“The longest absence is less perilous to love than the terrible trials of incessant proximity.”
Edna St. Vincent Millay
The Harp Weaver
by Edna St. Vincent Millay
Sometimes when I am wearied suddenly
Of all the things that are the outward you,
And my gaze wanders ere your tale is through
To webs of my own weaving, or I see
Abstractedly your hands about your knee
And wonder why I love you as I do,
Then I recall, “Yet Sorrow thus he drew”;
Then I consider, “Pride thus painted he.”
Oh, friend, forget not, when you fain wound note
In me a beauty that was never mine,
How first you knew me in a book I wrote,
How first you loved me for a written line:
So are we bound till broken in the throat
Of Song, and Art no more leads out the Nine.
Millay’s critics did not like the direct way she dealt with art as Art, love as Love, sorrow as Sorrow and pride as Pride. They felt it too direct and complained endlessly that it was immature, some even going so far to label it as “bad writing.” What is bad writing?

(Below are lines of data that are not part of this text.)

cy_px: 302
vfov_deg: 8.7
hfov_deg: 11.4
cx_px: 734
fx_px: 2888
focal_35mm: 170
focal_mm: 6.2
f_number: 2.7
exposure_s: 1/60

I would really like to know. Is it like the definition of pornography in some people’s minds, they really can’t describe it, but they know it when they read it?
All reading, and particularly, reading poetry, is so incredibly subjective and personal. I have poems that I love for one line, one image, one feeling they impart, the rest of it can grate on my ears like fingernails on a chalkboard and it doesn’t bother me a bit, in fact I almost seem to enjoy it more for having to waddle through a bit of stuff I can’t seem to wrap my head around for that moment of clarity that leaps off the page as a complete human connection.

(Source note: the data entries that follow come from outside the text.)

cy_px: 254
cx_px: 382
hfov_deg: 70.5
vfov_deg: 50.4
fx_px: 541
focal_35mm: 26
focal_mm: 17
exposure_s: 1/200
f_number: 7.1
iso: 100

Do people really read poetry for understanding to analyze line by line every intention of the poet? I hope not. Do you go to an art gallery trying to figure out the meaning of every brush stroke of a painting? Do you take in every pixel of a photograph? Of course not. You stand back and you let your eye roam around and land on where it pleases you and then see if the brain can make something of the images in ways that make you think, or laugh, or something else. Why does ART have to be serious? Why does poetry have to make sense? Can it be just an image that our eye finds floating about within the poem and our mind then can land on what we find interesting?

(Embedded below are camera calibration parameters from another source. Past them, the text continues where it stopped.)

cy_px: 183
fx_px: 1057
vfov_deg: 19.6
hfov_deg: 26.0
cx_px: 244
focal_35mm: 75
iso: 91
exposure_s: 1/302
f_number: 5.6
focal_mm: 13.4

Next time you read a poem or a novel or a news article that you don’t like, its obvious its to your eyes”bad writing,” try this; don’t read it all and don’t read it linearly. Scan it and see it, go to the middle, go the end, and see if you find something your like, something that perks your interest, read that. Who knows what you may find afterwards….
by Edna St. Vincent Millay
I know my mind and I have made my choice;
Not from your temper does my doom depend;
Love me or love me not, you have no voice
In this, which is my portion to the end.
Your presence and your favours, the full part
That you could give, you now can take away:
What lies between your beauty and my heart
Not even you can trouble or betray.
Mistake me not – unto my inmost core
I do desire your kiss upon my mouth;
They have not craved a cup of water more
That bleach upon the deserts of the mouth;
Here might you bless me; what you cannot do
Is bow me down, who have been loved by you.
Fatal Interview in my opinion was Millay at the absolute height of her powers as an artist. Many of her most famous sonnets are contained within its pages and it is written during a period of what appears to be the most stability of her life. It is written during her time at Steepletop, the home and farm she shared with her husband, Eugen Boissevain. Their marriage was enduring, successful and met each of their needs to be themselves in all their tortured glory. I reject this idea that longevity is the only measure of a life well lived. To live well in the moment and to string as many of those moments together, like pearls, whether it is a long chain or a single beautiful ball of shining hardened mucus. Vincent bet her fortune on love and left nothing for retirement. She never intended to get old. It was not her idea of a good idea.
By Edna St. Vincent Millay
Heart, have no pity on this house of bone:
Shake it with dancing, break it down with joy.
No man holds mortgage on it, it is your own;
To give, to sell at auction, to destroy.
When you are blind to moonlight on the bed,
When you are deaf to gravel on the pane,
Shall quavering caution from this house instead
Chuck forth at summer mischief in the lane?
All that delightful youth forbears to spend
Molestful age inherits, and the ground
Will have us, therefore, while we’re young, my friend —
The Latin’s vulgar, but the advice is sound.
Youth have no pity, leave no farthing here
For age to invest in compromise and fear.